Every record is to be printed exactly as written, and any picture in it is skipped.

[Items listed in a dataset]
--------------------

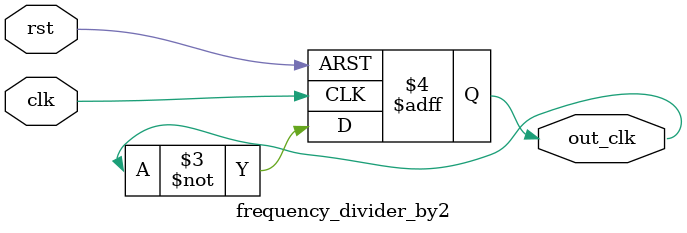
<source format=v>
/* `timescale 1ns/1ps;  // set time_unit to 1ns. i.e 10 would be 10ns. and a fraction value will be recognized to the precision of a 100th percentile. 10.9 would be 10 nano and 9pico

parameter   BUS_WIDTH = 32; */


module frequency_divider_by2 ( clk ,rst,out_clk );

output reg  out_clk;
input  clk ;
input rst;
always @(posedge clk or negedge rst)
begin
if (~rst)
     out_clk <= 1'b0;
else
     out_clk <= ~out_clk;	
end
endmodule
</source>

--------------------

Response »
<source format=v>
/* `timescale 1ns/1ps;  // set time_unit to 1ns. i.e 10 would be 10ns. and a fraction value will be recognized to the precision of a 100th percentile. 10.9 would be 10 nano and 9pico

parameter   BUS_WIDTH = 32; */


module frequency_divider_by2 ( clk ,rst,out_clk );

output reg  out_clk;
input  clk ;
input rst;
always @(posedge clk or negedge rst)
begin
if (~rst)
     out_clk <= 1'b0;
else
     out_clk <= ~out_clk;	
end
endmodule
</source>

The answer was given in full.